Draft Al Gore? Draft Al Gore!

As with so many things in life, getting there means hard and sometimes absurd work -- the price that must be paid for securing success and power.
This post was published on the now-closed HuffPost Contributor platform. Contributors control their own work and posted freely to our site. If you need to flag this entry as abusive, send us an email.

Will he or won't he? I wrote last week about David Brook's panicky assault on former Vice President Gore suggesting how fearful Republicans are of his candidacy. More and more Democrats appear to see Gore as the heavyweight (no, I mean figuratively) and want him as their presidential nominee. But Gore seems to have more and more reasons why he doesn't want to enter the race.

Why not!? As Bob Herbert's New York Times interview with Gore this week shows, he doesn't seem to have a very good reason not to run. He's the superlative potential soldier who doesn't want to do basic training, the consummate pianist who doesn't like practicing, the long distance runner who won't do all that boring pre-marathon stretching.

Gore complains he lacks tolerance for the "triviality and artifice and nonsense" that it takes to run for president. And it's true, we've made running for office an endless exercise in foolishness that contradicts the very qualities we want in a sitting president. How about Wolf Blitzer asking the candidates in this week's debates to "raise their hands" like third grade children to signify whether they accept or reject HIS stark and dumbed-down version of some momentous policy choice?
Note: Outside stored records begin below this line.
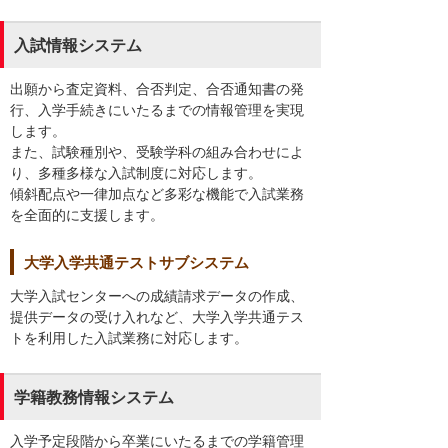
入試情報システム
出願から査定資料、合否判定、合否通知書の発
行、入学手続きにいたるまでの情報管理を実現
します。
また、試験種別や、受験学科の組み合わせによ
り、多種多様な入試制度に対応します。
傾斜配点や一律加点など多彩な機能で入試業務
を全面的に支援します。
大学入学共通テストサブシステム
大学入試センターへの成績請求データの作成、
提供データの受け入れなど、大学入学共通テス
トを利用した入試業務に対応します。
学籍教務情報システム
入学予定段階から卒業にいたるまでの学籍管理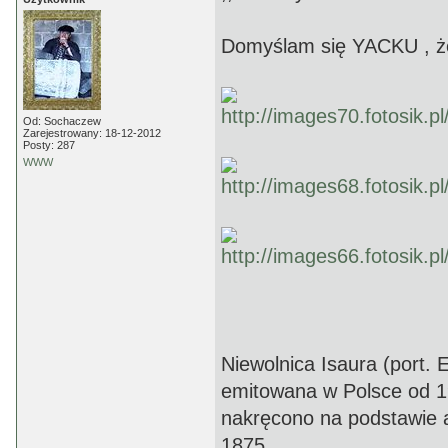
Domyślam się YACKU , że 
Od: Sochaczew
Zarejestrowany: 18-12-2012
Posty: 287
WWW
Niewolnica Isaura (port. 
emitowana w Polsce od 19
nakręcono na podstawie a
1875.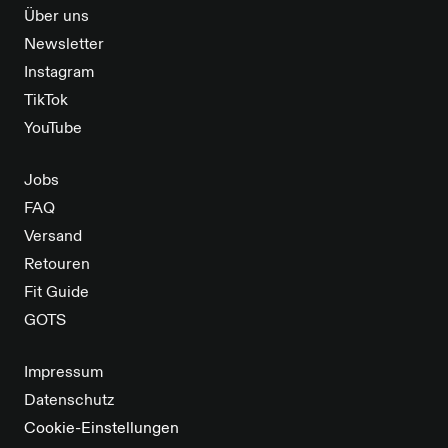
Über uns
Newsletter
Instagram
TikTok
YouTube
Jobs
FAQ
Versand
Retouren
Fit Guide
GOTS
Impressum
Datenschutz
Cookie-Einstellungen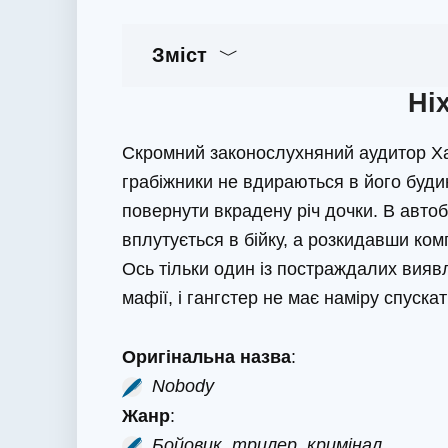
Зміст
Ніх
Скромний законослухняний аудитор Ха
грабіжники не вдираються в його буди
повернути вкрадену річ дочки. В автоб
вплутується в бійку, а розкидавши ком
Ось тільки один із постраждалих виявл
мафії, і гангстер не має наміру спуска
Оригінальна назва
:
Nobody
Жанр
:
Бойовик, трилер, кримінал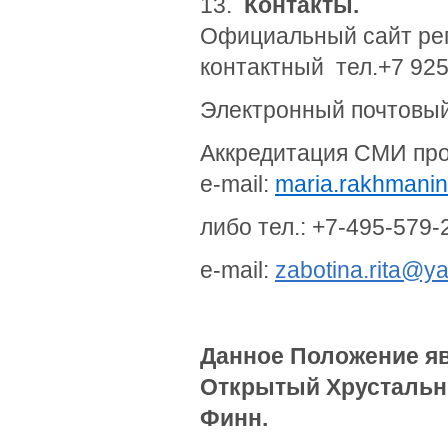
13.
Контакты.
Официальный сайт ре
контактный тел.+7 925
Электронный почтовы
Аккредитация СМИ про
e-mail:
maria.rakhmani
либо тел.: +7-495-579-
e-mail:
zabotina.rita@y
Данное Положение я
Открытый Хрустальн
Финн.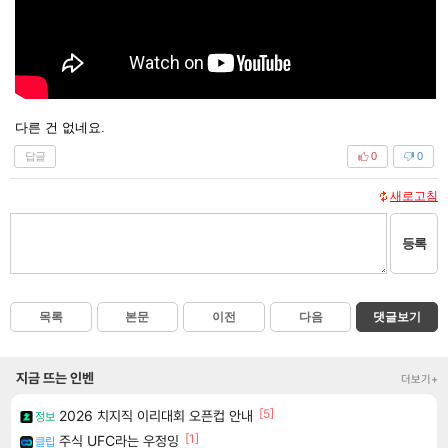
다른 건 없네요.
답글
0
0
새로고침
등록
목록
본문
이전
다음
댓글보기
지금 뜨는 인벤
더보기+
[5]
2026 치지직 이리대회 오픈컵 안내
정보
[1]
주식 UFC라는 우정잉
클립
As if raising your hand yes or no had something to do with the kind of nuanced and mature judgment we expect from a president.

But what about it, Al? Yes, as with so many things in life, getting there means hard and sometimes absurd work -- the price that must be paid for securing success and power. You acknowledged to Bob Herbert that there is no other position "that even approaches that of president in terms of inherent ability to affect the course of events." But how then can you live with your green and good convictions and not run?

Or are you waiting for a popular draft? If so, plenty of Americans are willing drafters.

How many of us will sign this draft statement?

"RUN AL AND I WILL VOTE FOR YOU!"

For now, just send me a "comment" saying "I will sign the Gore draft pledge" with your name and let's see how much support among Huffington Post readers there is for a draft (please spare me the abusive Gore put-downs; we already know how YOU feel!)

But let's see whether we can't convince Al to go for and win a second time and for real what he already "won" once six years ago. All who agree, raise their hands!